The assembled hosts of a vast creation are now hovered over this scene under the transient joint command of Gabriel and the Personalized Adjuster of Jesus. The division commanders of these armies of heaven have repeatedly been warned not to interfere with these transactions on earth unless Jesus himself should order them to intervene.
The experience of parting with the apostles was a great strain on the human heart of Jesus; this sorrow of love bore down on him and made it more difficult to face such a death as he well knew awaited him. He realized how weak and how ignorant his apostles were, and he dreaded to leave them. He well knew that the time of his departure had come, but his human heart longed to find out whether there might not possibly be some legitimate avenue of escape from this terrible plight of suffering and sorrow. And when it had thus sought escape, and failed, it was willing to drink the cup. The divine mind of Michael knew he had done his best for the twelve apostles; but the human heart of Jesus wished that more might have been done for them before they should be left alone in the world. Jesus’ heart was being crushed; he truly loved his brethren. He was isolated from his family in the flesh; one of his chosen associates was betraying him. His father Joseph’s people had rejected him and thereby sealed their doom as a people with a special mission on earth. His soul was tortured by baffled love and rejected mercy. It was just one of those awful human moments when everything seems to bear down with crushing cruelty and terrible agony.

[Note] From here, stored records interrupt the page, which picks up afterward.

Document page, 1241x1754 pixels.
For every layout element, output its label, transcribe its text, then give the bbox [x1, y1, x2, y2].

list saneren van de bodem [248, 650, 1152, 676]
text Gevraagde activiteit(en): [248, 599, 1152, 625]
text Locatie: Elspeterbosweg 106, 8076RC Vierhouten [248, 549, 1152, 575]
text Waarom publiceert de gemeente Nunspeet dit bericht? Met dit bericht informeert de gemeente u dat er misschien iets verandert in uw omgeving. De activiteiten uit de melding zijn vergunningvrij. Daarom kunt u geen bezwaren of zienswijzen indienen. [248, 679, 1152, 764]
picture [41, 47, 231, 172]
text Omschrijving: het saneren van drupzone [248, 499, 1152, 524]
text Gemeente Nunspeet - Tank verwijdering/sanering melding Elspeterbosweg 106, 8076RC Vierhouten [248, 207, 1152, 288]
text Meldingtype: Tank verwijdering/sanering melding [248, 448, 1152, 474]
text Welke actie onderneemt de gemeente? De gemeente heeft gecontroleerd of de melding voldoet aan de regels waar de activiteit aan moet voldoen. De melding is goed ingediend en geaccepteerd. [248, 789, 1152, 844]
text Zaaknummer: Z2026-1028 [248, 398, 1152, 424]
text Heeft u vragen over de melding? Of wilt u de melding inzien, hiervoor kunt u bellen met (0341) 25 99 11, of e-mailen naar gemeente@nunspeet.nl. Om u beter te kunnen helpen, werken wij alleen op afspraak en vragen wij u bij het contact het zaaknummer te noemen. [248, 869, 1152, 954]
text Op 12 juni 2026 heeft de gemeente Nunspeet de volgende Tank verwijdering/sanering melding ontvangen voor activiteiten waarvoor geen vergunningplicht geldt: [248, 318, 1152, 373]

Jesus’ humanity was not insensible to this situation of private loneliness, public shame, and the appearance of the failure of his cause. All these sentiments bore down on him with indescribable heaviness. In this great sorrow his mind went back to the days of his childhood in Nazareth and to his early work in Galilee. At the time of this great trial there came up in his mind many of those pleasant scenes of his earthly ministry. And it was from these old memories of Nazareth, Capernaum, Mount Hermon, and of the sunrise and sunset on the shimmering Sea of Galilee, that he soothed himself as he made his human heart strong and ready to encounter the traitor who should so soon betray him.
Before Judas and the soldiers arrived, the Master had fully regained his customary poise; the spirit had triumphed over the flesh; faith had asserted itself over all human tendencies to fear or entertain doubt. The supreme test of the full realization of the human nature had been met and acceptably passed. Once more the Son of Man was prepared to face his enemies with equanimity and in the full assurance of his invincibility as a mortal man unreservedly dedicated to the doing of his Father’s will.